__Tasks to complete__.
1 > Repeat the passage of the Istwa! review that begins at the words "The four tales" and stops after the words "fable from Ghana.".
2 > Go on with the Istwa! review from the point where it stops.
╭─ Page excerpt
The four tales of Istwa! come from around the world. “The Little Tailor” is from Germany. There’s a comic yarn of criminal cover-ups from Appalachia. “The Talking Eggs” is a Cinderella story from Haiti that’s unafraid to give the wicked stepmother and stepsister what they’ve got coming to them. And “Too Much Talk” is a slight anthropomorphic fable from Ghana.
Istwa!’s one original episode wisely takes its young audiences on an imaginary journey of interaction and participation. It’s the only time the show uses those fundamentals of children’s theatre and the production could take more advantage of them throughout.
The performers rely on imagination, though, by creating diverse settings and characters with their bodies and voices. What the ensemble might lack in theatre credits they make up for with enthusiasm and good will. They play humbly and generously, supporting each other as equals without attempting to hog the limelight. Alex Constanides gave my favorite performance, providing comic accompaniment on kazoo and percussion while inventing delightfully goofy sound effects.
╰─
╭─ Source data
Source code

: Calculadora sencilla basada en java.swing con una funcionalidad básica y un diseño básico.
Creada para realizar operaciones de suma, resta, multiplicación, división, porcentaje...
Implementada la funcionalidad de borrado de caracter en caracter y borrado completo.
╰─
__Answers per task__.
1 >
The four tales of Istwa! come from around the world. “The Little Tailor” is from Germany. There’s a comic yarn of criminal cover-ups from Appalachia. “The Talking Eggs” is a Cinderella story from Haiti that’s unafraid to give the wicked stepmother and stepsister what they’ve got coming to them. And “Too Much Talk” is a slight anthropomorphic fable from Ghana.

2 >
Istwa!’s four stories and one participatory interlude are appropriate for young children. At first glance the subject matter of a couple of the stories, like the best of folk tales, flirts with questionable or scary themes, but they’re all presented very innocently without tension or danger. Despite the program note’s promise of “exploring questions and problems of childhood” the enjoyment of this production comes from the simpler cross-cultural act of sharing silly stories.